The Rakofsky Standard

I missed the initial Rakofsky story in the Washington Post because I was unplugged on vacation. Short version, via Twitter friends and the internet, is that a young attorney in New York represented a man accused of murder in a Washington D.C. criminal case. There were a few issues with the representation from the get-go. Mr. Rakofsky had apparently never tried a case before. And he was not admitted to practice in Washington D.C.

Things did not improve during trial. Mr. Rakofsky apparently did not understand the technical requirements for admission of scientific evidence. As a result, he could not get into evidence important information about the accused’s use of drugs. The case ended in a mistrial. Mr. Rakofsky mistakenly believed that was a good thing. It was not, as his client faced re-trial on the same very serious charges.

Going from trying no cases to handling a murder case is a bit like deciding after medical school that you are now qualified to perform coronary bypass surgery. As with performing surgery, trial of cases is a skill best learned slowly with tutelage. You start after training with small and easy matters–traffic court, for example, or misdemeanors, or small-scale property damage claims–and then you build up over time.

As licensed professionals, attorneys have certain responsibilities. Here is a simple rule: Attorneys may only accept employment on matters on which they are competent.

Mr. Rakofsky did not understand the standards for admission of scientific evidence–here toxicology. By his own account, he offered key toxicology evidence, which the trial judge rejected. Mr. Rakofsky apparently did not completely understand the rules of scientific evidence. To be fair, they are technical and sometimes hard to understand. But that’s why young attorneys need to handle small and simple cases before they can try complicated high-stakes matters.

Various law bloggers correctly picked up on Mr. Rakofsky’s shortcomings and, more important, what the story says about internet marketing of legal services. A nice collection of of blog posts can be found here at The Trial Warrior Blog.

A wiser young lawyer would have treated this whole sordid affair as a time to re-think. Sadly, Mr. Rakofsky has not yet come upon wisdom. Instead, an attorney acting on his behalf sued The Washington Post and various law bloggers, including bloggers Antonin Pribetic (The Trial Warrior Blog), Scott Greenfield (Simple Justice), Jamison Koehler (Koehler Law Blog), Mark W. Bennett (Defending People), Brian L. Tannebaum (My Law License), Carolyn Elefant (My Shingle), Eric L. Mayer, Above the Law, the American Bar Association, ABA Journal. Sorry to all omitted from the list. The complaint, in what has been labeled Rakofsky vs. The Internet*, is a triumph of ridiculously poor lawyering.
I have not counted, but I am told there are 74 defendants.

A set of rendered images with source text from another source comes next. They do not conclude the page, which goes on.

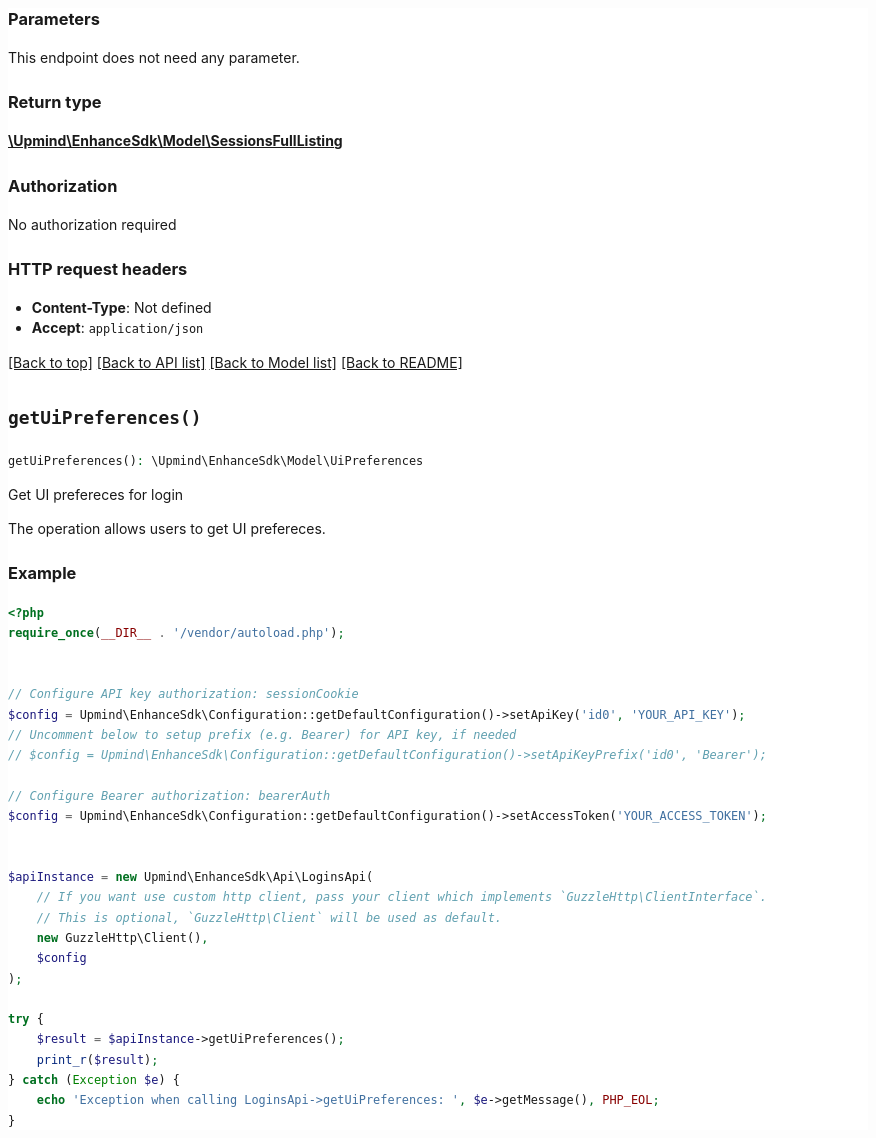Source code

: ### Parameters

This endpoint does not need any parameter.

### Return type

[**\Upmind\EnhanceSdk\Model\SessionsFullListing**](../Model/SessionsFullListing.md)

### Authorization

No authorization required

### HTTP request headers

- **Content-Type**: Not defined
- **Accept**: `application/json`

[[Back to top]](#) [[Back to API list]](../../README.md#endpoints)
[[Back to Model list]](../../README.md#models)
[[Back to README]](../../README.md)

## `getUiPreferences()`

```php
getUiPreferences(): \Upmind\EnhanceSdk\Model\UiPreferences
```

Get UI prefereces for login

The operation allows users to get UI prefereces.

### Example

```php
<?php
require_once(__DIR__ . '/vendor/autoload.php');


// Configure API key authorization: sessionCookie
$config = Upmind\EnhanceSdk\Configuration::getDefaultConfiguration()->setApiKey('id0', 'YOUR_API_KEY');
// Uncomment below to setup prefix (e.g. Bearer) for API key, if needed
// $config = Upmind\EnhanceSdk\Configuration::getDefaultConfiguration()->setApiKeyPrefix('id0', 'Bearer');

// Configure Bearer authorization: bearerAuth
$config = Upmind\EnhanceSdk\Configuration::getDefaultConfiguration()->setAccessToken('YOUR_ACCESS_TOKEN');


$apiInstance = new Upmind\EnhanceSdk\Api\LoginsApi(
    // If you want use custom http client, pass your client which implements `GuzzleHttp\ClientInterface`.
    // This is optional, `GuzzleHttp\Client` will be used as default.
    new GuzzleHttp\Client(),
    $config
);

try {
    $result = $apiInstance->getUiPreferences();
    print_r($result);
} catch (Exception $e) {
    echo 'Exception when calling LoginsApi->getUiPreferences: ', $e->getMessage(), PHP_EOL;
}
```
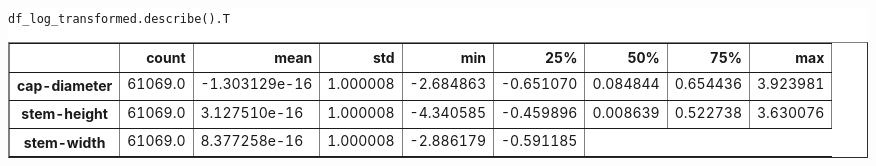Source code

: 


```python
df_log_transformed.describe().T
```




<div>
<style scoped>
    .dataframe tbody tr th:only-of-type {
        vertical-align: middle;
    }

    .dataframe tbody tr th {
        vertical-align: top;
    }

    .dataframe thead th {
        text-align: right;
    }
</style>
<table border="1" class="dataframe">
  <thead>
    <tr style="text-align: right;">
      <th></th>
      <th>count</th>
      <th>mean</th>
      <th>std</th>
      <th>min</th>
      <th>25%</th>
      <th>50%</th>
      <th>75%</th>
      <th>max</th>
    </tr>
  </thead>
  <tbody>
    <tr>
      <th>cap-diameter</th>
      <td>61069.0</td>
      <td>-1.303129e-16</td>
      <td>1.000008</td>
      <td>-2.684863</td>
      <td>-0.651070</td>
      <td>0.084844</td>
      <td>0.654436</td>
      <td>3.923981</td>
    </tr>
    <tr>
      <th>stem-height</th>
      <td>61069.0</td>
      <td>3.127510e-16</td>
      <td>1.000008</td>
      <td>-4.340585</td>
      <td>-0.459896</td>
      <td>0.008639</td>
      <td>0.522738</td>
      <td>3.630076</td>
    </tr>
    <tr>
      <th>stem-width</th>
      <td>61069.0</td>
      <td>8.377258e-16</td>
      <td>1.000008</td>
      <td>-2.886179</td>
      <td>-0.591185</td>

The complaint admits to some of the goofiness. It sets out the toxicology problem I noted above. It alleges irrelevant allegations. It implicitly posits a standard of practice that I think is fairly labeled as The Rakofsky standard.

There is a glaring problem from the outset. Scott Greenfield, Mark Bennett and Antonin Pribetic point out that young Rakofsky and his Rakofsky standard plaintiff’s counsel do not understand New York jurisdiction. They have sued out-of-state defendants and even the Canadian Trial Warrior in New York on a defamation claim. A problem:  New York long arm jurisdiction does not apply to defamation claims.That likely spells quick ending for all but the New York defendants.

The case has generated a lot of well-deserved ridicule on Twitter and from law blogs. As a casual observer, I can only laugh at the young man and his current counsel. They have taken a bad experience and compounded it by a factor of 10 by filing this case. While the Rakofsky standard is generous, I am betting that their future work on this case may violate it.

For my Twitter friends and the Rakofsky 74, I have volunteered to serve on the defense team. True, I have never handled the defense of a defamation claim in my 25 years of experience. As well, I am not admitted to practice in New York. But under the Rakofsky standard, I am totally competent to try their case.


*Scott A. Greenfield a New York criminal defense lawyer who writes the pretty damned amazing Simple Justice law blog claims credit for having coined the phrase.

The other blogs listed above contain some of the best damned law writing out there. Even though I do not practice in Canada, I regularly read The Trial Warrior Blog. Ditto for Bennett at Defending People and Tannenbaum at My Law License work and Simple Justice. The latter three focus on criminal law but consistently hit deeper and more important issues in the justice system.

Antonin I. Pribetic says

Thanks David for your collegial support. While I would be honored to have you represent me---pro hac vice or otherwise---based upon your post and others, the "Rakofsky 74" will soon climb into the triple digits.